Bisnis.com, JAKARTA -- Subholding PT Pelindo Terminal Petikemas mencatat jumlah arus peti kemas mencapai 8,2 juta TEUs selama 9 bulan berjalan pada 2022.
Corporate Secretary PT Pelindo Terminal Petikemas (SPTP) Widyaswendra mengatakan jumlah tersebut lebih tinggi dari periode yang sama tahun lalu yang tercatat sebanyak 8,1 juta TEUs atau tumbuh rata-rata sekitar 1,15 persen. Arus peti kemas tersebut merupakan gabungan dari 15 terminal peti kemas dan 7 anak perusahaan yang dikelola oleh perseroan.
"Arus peti kemas tersebut didominasi oleh peti kemas domestik yang mencapai 5,6 juta teus atau sekitar 69 persen. Sementara untuk peti kemas luar negeri mencapai 2,5 juta teus atau sekitar 31 persen," ujarnya melalui keterangan resmi, Kamis (20/10/2022).
Dia pun optimistis dapat mencapai target arus peti kemas hingga akhir tahun 2022 yang telah ditetapkan oleh pemegang saham yakni sebanyak 11,65 juta teus.
Sejumlah upaya dilakukan oleh PT Pelindo Terminal Petikemas untuk meningkatkan jumlah arus peti kemas. Mulai dari upaya menggandeng terminal untuk kepentingan sendiri (TUKS), pengoperasian pelabuhan milik pemerintah melalui skema kerjasama pemanfaatan (KSP) barang milik negara (BMN).
Selain itu, upaya untuk bersinergi dengan pihak-pihak berkepentingan lainnya juga terus dijajaki oleh perseroan.
“Kami sedang mempersiapkan kajian untuk melakukan pengembangan terminal peti kemas yang berperan sebagai transhipment hub peti kemas internasional. Sebagaimana kita ketahui bersama posisi kita ada di jalur perdagangan dunia, ini yang akan coba kami optimalkan setelah merger Pelindo,” lanjutnya.
Direktur The National Maritime Institute (Namarin) Siswanto Rusdi menyebut upaya kontainerisasi muatan dapat menjadi salah satu upaya PT Pelindo Terminal Petikemas (SPTP) untuk meningkatkan pertumbuhan arus peti kemas.

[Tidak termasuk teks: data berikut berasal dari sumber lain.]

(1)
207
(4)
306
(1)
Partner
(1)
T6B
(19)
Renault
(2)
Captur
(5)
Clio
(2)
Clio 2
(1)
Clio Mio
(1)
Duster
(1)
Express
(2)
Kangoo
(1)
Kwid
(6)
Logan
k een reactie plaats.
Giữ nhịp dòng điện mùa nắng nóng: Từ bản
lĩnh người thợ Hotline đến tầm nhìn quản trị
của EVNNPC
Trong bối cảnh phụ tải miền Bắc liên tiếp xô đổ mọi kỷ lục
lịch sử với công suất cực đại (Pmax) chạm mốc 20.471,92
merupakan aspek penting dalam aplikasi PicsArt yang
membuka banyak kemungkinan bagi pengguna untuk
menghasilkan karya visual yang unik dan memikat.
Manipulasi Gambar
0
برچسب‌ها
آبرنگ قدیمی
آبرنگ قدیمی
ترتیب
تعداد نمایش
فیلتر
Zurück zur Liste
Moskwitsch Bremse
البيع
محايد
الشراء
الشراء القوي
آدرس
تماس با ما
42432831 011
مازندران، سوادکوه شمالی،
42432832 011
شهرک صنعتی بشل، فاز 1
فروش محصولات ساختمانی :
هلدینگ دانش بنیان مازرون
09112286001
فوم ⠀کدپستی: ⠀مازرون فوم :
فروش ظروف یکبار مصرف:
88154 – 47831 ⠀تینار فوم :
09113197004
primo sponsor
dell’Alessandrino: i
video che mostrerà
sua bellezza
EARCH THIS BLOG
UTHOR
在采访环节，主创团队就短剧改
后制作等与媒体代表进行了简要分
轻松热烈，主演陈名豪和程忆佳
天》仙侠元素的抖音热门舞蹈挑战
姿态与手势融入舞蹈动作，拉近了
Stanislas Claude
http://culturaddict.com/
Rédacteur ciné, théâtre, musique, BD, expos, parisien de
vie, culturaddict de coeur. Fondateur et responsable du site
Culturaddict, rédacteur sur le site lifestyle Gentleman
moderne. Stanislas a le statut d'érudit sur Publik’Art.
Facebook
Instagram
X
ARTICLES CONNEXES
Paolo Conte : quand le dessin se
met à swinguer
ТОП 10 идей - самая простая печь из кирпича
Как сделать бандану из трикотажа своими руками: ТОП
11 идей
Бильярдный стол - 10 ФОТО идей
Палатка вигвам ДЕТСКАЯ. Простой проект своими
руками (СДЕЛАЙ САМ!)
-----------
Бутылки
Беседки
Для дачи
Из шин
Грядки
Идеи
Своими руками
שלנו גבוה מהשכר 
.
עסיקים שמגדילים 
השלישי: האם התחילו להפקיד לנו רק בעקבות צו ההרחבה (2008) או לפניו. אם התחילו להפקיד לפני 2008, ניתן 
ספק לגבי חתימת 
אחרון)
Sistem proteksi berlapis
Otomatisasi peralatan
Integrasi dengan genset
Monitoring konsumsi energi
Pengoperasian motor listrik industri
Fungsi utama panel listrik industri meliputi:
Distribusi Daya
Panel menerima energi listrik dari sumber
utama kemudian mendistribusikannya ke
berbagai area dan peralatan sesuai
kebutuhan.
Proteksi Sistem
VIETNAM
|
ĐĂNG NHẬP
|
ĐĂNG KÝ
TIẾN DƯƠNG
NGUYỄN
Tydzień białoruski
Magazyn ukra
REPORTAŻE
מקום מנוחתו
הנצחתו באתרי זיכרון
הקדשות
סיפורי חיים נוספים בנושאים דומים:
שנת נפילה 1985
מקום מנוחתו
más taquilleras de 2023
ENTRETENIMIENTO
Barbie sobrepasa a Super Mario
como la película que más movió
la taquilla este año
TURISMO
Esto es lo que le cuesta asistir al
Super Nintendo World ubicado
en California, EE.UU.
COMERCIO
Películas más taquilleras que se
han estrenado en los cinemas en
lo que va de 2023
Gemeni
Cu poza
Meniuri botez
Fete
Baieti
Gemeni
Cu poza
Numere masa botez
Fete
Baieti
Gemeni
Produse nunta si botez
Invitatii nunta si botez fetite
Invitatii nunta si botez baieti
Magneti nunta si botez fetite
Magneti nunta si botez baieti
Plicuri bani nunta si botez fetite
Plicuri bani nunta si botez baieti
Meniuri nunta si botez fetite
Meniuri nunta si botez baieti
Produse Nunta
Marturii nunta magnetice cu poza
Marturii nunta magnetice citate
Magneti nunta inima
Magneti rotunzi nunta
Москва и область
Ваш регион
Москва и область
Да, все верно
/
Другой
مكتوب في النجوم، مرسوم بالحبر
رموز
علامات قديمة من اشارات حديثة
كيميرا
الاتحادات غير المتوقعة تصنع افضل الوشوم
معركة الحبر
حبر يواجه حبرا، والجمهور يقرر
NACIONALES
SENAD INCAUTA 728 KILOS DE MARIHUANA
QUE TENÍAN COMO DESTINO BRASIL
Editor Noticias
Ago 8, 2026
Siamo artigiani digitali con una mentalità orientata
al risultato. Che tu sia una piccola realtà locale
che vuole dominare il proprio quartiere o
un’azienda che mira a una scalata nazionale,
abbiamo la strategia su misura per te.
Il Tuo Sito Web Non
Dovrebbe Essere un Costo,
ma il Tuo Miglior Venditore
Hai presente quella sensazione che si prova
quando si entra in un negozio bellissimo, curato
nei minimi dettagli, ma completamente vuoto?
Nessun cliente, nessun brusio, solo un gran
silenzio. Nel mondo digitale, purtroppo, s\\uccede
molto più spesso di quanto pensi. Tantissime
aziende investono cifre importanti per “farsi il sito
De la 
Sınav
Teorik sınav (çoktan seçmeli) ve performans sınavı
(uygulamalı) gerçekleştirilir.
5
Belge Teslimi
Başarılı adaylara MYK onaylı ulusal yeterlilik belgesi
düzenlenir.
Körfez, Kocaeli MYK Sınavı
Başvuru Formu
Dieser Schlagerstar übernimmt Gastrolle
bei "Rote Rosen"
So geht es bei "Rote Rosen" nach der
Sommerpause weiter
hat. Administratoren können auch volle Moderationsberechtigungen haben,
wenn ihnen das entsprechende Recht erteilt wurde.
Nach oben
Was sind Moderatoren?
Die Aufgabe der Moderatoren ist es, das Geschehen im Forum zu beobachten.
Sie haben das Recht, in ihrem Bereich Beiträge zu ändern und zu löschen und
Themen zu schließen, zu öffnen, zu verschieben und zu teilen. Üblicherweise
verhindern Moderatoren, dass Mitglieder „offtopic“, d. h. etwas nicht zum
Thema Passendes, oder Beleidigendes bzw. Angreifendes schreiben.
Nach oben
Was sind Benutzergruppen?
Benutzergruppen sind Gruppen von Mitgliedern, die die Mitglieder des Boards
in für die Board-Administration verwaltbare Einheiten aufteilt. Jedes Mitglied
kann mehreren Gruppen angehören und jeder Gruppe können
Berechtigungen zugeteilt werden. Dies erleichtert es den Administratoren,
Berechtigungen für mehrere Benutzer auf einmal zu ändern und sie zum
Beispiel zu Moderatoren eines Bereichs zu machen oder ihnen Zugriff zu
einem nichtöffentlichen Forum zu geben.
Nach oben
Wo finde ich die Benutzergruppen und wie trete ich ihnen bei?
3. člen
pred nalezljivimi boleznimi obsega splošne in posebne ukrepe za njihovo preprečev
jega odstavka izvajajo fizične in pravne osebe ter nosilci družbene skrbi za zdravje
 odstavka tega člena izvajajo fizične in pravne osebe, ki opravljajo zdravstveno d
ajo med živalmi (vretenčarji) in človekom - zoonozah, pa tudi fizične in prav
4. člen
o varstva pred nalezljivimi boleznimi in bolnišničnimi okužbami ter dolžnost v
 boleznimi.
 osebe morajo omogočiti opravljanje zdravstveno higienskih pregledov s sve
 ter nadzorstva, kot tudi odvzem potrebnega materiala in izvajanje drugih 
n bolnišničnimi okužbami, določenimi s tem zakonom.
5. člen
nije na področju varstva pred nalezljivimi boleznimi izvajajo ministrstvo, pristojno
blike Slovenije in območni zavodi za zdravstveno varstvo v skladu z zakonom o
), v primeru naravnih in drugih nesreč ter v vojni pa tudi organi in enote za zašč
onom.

Tak hanya itu, untuk mendukung upaya kontainerisasi SPTP perlu melakukan pembenahan di sejumlah pelabuhan yang ada di wilayah timur Indonesia agar mampu digunakan untuk kegiatan peti kemas.
“Potensi muatan peti kemas di wilayah timur Indonesia masih cukup tinggi, utamanya berkaitan dengan hasil tangkapan laut atau perikanan, namun kita juga perlu perhatikan apakah pelabuhan yang ada di daerah sudah dapat mendukung bongkar muat peti kemas ataupun fasilitas berpendingin,” kata Siswanto.
Berkenaan dengan transhipment hub peti kemas internasional, Siswanto menilai perlu dilakukan kajian yang menyeluruh bersama semua pihak termasuk pemerintah. Keberadaan ekosistem yang kuat mulai dari kemudahan bunker, lokasi berlabuh, sistem keuangan dan pembayaran, pemanduan dan penundaan kapal, dan hal lainnya sangat dibutuhkan dalam mewujudkan transhipment hub internasional yang dimimpikan.
“Pertarungan di sektor tersebut akan sangat berat, kita ketahui ada negara tetangga yang sudah menguasai pasar, sehingga kita perlu memperkuat diri terlebih dahulu untuk siap bersaing langsung dengan mereka di selat Malaka,” pungkasnya.